■ Records shown ■

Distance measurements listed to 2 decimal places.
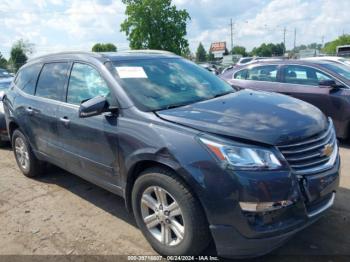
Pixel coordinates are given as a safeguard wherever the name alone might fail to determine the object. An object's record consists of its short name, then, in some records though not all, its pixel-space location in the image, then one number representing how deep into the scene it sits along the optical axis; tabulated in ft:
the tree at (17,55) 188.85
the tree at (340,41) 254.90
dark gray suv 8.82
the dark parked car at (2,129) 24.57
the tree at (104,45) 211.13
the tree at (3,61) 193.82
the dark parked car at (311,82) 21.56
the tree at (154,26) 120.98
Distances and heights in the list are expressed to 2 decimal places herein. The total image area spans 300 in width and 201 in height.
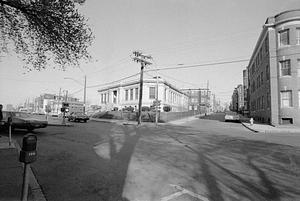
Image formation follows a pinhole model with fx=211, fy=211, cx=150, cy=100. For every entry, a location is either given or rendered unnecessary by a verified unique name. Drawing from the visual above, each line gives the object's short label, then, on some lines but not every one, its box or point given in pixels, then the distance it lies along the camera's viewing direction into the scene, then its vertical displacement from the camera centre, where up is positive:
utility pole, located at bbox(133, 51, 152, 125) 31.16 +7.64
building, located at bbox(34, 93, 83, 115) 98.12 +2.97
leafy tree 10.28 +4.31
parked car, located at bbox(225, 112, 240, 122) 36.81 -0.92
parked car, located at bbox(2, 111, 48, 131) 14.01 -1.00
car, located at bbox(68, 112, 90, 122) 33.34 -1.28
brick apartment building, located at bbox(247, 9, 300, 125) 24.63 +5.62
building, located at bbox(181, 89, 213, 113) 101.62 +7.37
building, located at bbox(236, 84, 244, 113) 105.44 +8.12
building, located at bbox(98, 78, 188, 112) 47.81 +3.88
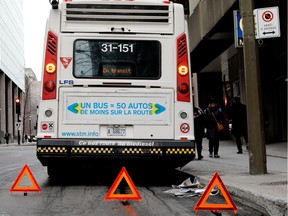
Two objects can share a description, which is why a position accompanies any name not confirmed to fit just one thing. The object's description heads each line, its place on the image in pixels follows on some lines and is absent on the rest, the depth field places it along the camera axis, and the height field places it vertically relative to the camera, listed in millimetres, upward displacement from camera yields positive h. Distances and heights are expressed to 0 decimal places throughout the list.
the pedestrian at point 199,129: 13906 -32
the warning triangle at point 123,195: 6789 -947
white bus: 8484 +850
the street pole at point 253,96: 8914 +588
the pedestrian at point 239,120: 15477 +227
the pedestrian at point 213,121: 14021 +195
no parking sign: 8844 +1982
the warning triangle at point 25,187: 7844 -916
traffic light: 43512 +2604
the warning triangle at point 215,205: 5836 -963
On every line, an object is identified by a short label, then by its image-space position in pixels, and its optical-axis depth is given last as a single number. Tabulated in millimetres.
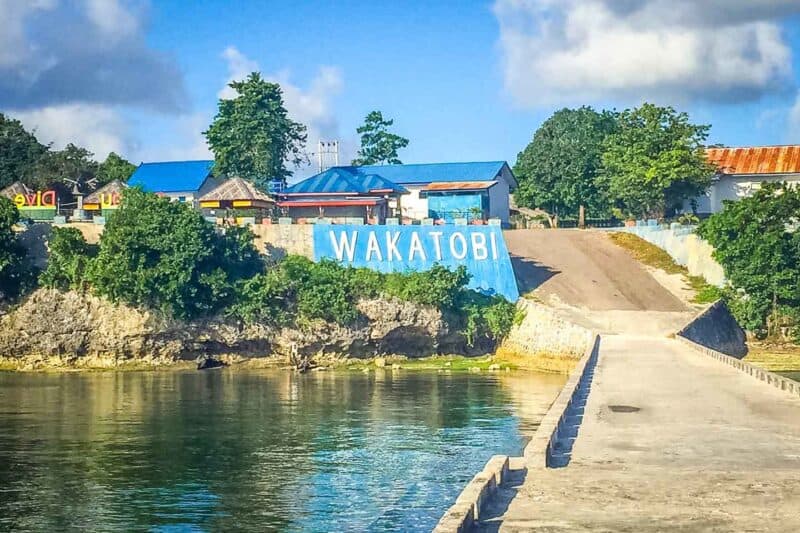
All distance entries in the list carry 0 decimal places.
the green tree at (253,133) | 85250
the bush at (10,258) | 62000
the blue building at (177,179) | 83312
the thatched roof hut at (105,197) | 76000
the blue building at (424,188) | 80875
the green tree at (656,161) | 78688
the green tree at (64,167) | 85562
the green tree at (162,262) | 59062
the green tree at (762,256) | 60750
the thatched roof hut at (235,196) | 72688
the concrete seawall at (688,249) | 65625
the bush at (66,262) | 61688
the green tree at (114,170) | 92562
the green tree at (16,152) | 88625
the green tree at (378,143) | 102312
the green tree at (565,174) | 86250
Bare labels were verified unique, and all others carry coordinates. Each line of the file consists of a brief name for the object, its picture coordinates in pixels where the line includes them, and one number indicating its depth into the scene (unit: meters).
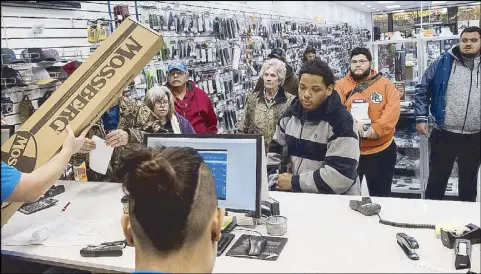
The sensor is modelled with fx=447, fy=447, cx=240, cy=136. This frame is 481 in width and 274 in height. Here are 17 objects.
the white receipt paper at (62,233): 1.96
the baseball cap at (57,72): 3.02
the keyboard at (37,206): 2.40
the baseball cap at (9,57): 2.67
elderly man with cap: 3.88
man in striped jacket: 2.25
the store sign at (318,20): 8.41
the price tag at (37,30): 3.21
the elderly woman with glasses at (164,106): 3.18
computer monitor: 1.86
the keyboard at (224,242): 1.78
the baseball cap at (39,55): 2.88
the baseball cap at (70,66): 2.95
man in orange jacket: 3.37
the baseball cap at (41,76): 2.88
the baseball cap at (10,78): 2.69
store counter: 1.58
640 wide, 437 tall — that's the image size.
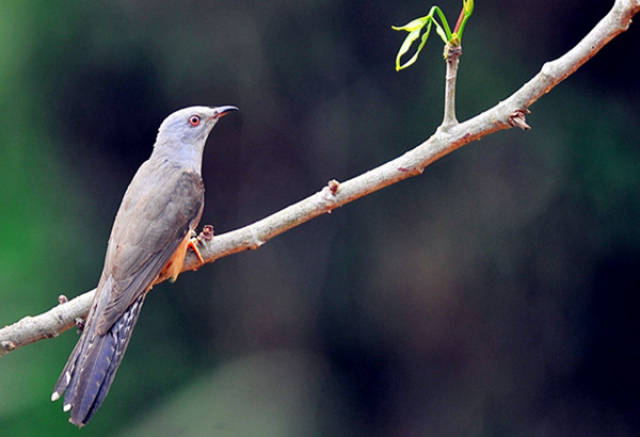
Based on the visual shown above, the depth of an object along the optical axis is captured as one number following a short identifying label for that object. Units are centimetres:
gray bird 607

...

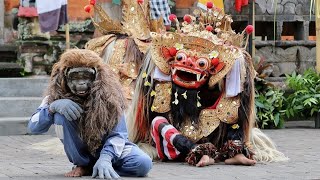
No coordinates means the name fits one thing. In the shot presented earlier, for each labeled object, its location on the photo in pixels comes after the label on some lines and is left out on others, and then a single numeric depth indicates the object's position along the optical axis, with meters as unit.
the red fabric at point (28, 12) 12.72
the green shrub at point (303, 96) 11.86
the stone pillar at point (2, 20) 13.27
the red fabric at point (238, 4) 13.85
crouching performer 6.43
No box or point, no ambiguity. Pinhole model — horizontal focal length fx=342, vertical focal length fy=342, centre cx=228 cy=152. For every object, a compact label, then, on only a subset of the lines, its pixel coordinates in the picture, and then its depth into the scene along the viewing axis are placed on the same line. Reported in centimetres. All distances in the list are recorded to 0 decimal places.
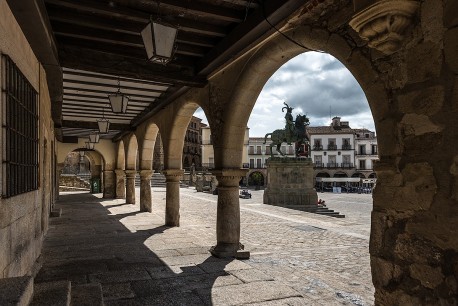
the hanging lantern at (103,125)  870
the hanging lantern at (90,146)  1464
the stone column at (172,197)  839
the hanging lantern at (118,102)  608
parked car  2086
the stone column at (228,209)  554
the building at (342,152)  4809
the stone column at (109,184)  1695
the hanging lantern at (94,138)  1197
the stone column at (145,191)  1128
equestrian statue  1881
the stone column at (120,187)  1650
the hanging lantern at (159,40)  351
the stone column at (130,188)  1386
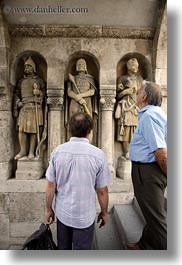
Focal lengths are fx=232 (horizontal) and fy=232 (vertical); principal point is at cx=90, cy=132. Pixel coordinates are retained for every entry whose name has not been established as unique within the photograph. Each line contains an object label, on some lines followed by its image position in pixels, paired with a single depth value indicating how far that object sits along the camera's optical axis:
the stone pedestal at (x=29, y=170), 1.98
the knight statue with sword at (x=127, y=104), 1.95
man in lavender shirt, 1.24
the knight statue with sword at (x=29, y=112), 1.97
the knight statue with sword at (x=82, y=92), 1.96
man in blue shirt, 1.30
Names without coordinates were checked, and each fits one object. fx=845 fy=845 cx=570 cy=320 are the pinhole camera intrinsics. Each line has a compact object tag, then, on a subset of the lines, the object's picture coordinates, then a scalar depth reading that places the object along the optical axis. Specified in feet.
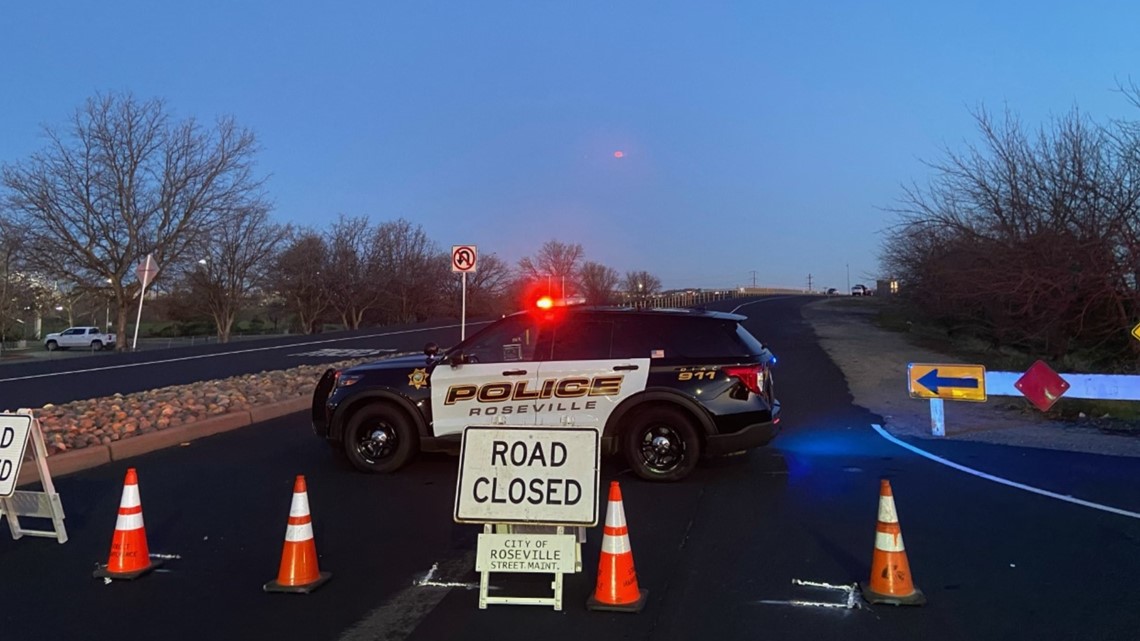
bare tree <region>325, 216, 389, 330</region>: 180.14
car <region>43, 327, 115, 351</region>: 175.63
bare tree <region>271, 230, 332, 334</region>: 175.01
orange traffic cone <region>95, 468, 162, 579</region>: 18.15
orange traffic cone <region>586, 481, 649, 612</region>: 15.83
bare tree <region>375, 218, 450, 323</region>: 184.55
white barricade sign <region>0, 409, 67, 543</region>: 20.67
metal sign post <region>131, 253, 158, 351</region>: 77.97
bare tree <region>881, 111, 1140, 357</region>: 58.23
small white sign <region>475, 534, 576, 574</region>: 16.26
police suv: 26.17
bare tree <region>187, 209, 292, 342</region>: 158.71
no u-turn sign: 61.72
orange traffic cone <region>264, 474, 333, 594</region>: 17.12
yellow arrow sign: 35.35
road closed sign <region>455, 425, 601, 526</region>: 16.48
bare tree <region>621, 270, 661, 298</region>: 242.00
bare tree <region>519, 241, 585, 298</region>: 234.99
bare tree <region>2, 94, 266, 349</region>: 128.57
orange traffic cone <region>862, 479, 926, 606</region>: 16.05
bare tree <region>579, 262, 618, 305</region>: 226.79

---

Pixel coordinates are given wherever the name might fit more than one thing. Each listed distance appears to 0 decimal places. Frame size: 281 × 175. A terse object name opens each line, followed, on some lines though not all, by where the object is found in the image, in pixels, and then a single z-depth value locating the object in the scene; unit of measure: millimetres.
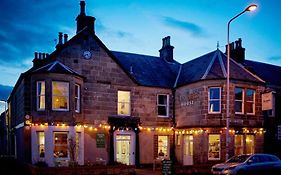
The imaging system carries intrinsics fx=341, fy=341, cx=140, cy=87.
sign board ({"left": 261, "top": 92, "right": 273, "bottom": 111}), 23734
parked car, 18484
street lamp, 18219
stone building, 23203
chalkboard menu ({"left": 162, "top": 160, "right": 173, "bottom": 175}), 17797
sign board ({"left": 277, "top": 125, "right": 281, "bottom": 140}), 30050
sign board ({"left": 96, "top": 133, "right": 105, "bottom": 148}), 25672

■ What to do ■
Reply with nothing but the number of lines in the listing that include "unique".

■ Written solution ■
3